> [Data for analysis]
────────
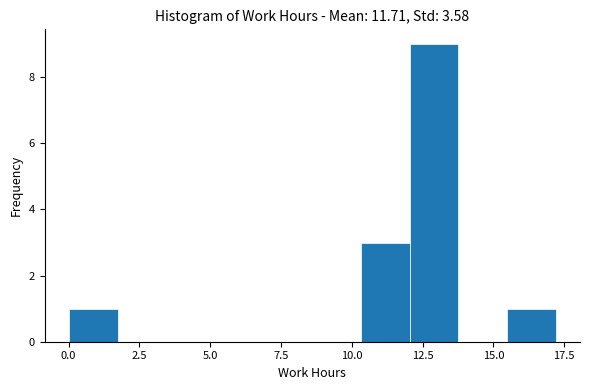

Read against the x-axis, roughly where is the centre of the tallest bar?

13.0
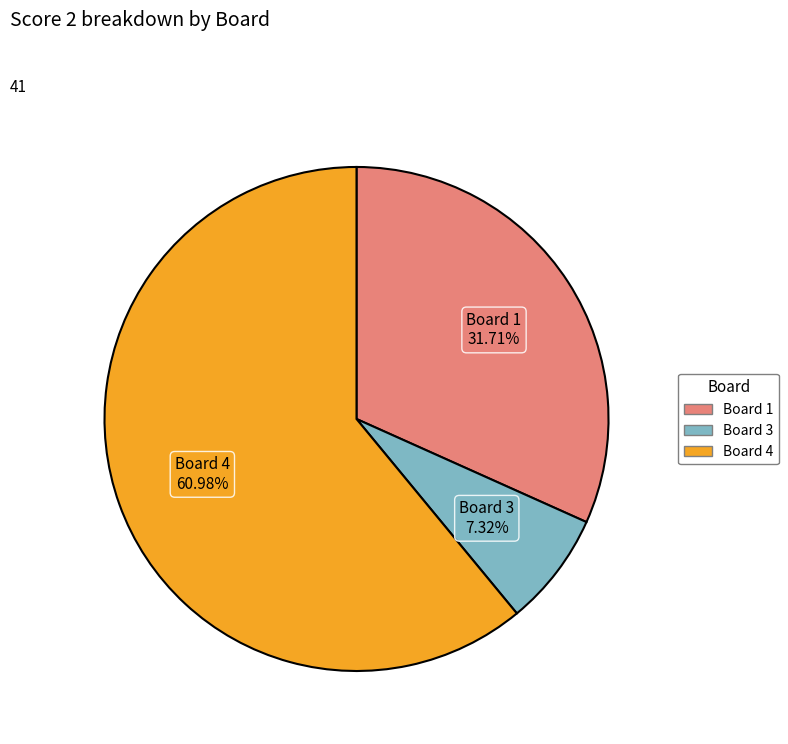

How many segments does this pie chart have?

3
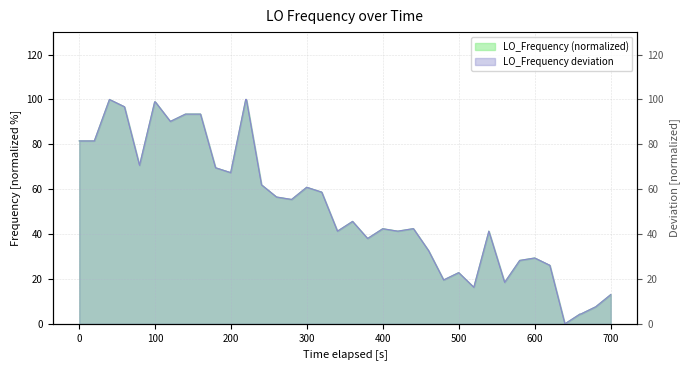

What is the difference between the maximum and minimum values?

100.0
────────
> [Directions] Rewrite all the records above with "segments" changed to "slices" and everything else kept the same. Omit the pictures from your answer.

> [Completed exercise]
Read against the x-axis, roughly where is the centre of the tallest bar?

13.0

How many slices does this pie chart have?

3

What is the difference between the maximum and minimum values?

100.0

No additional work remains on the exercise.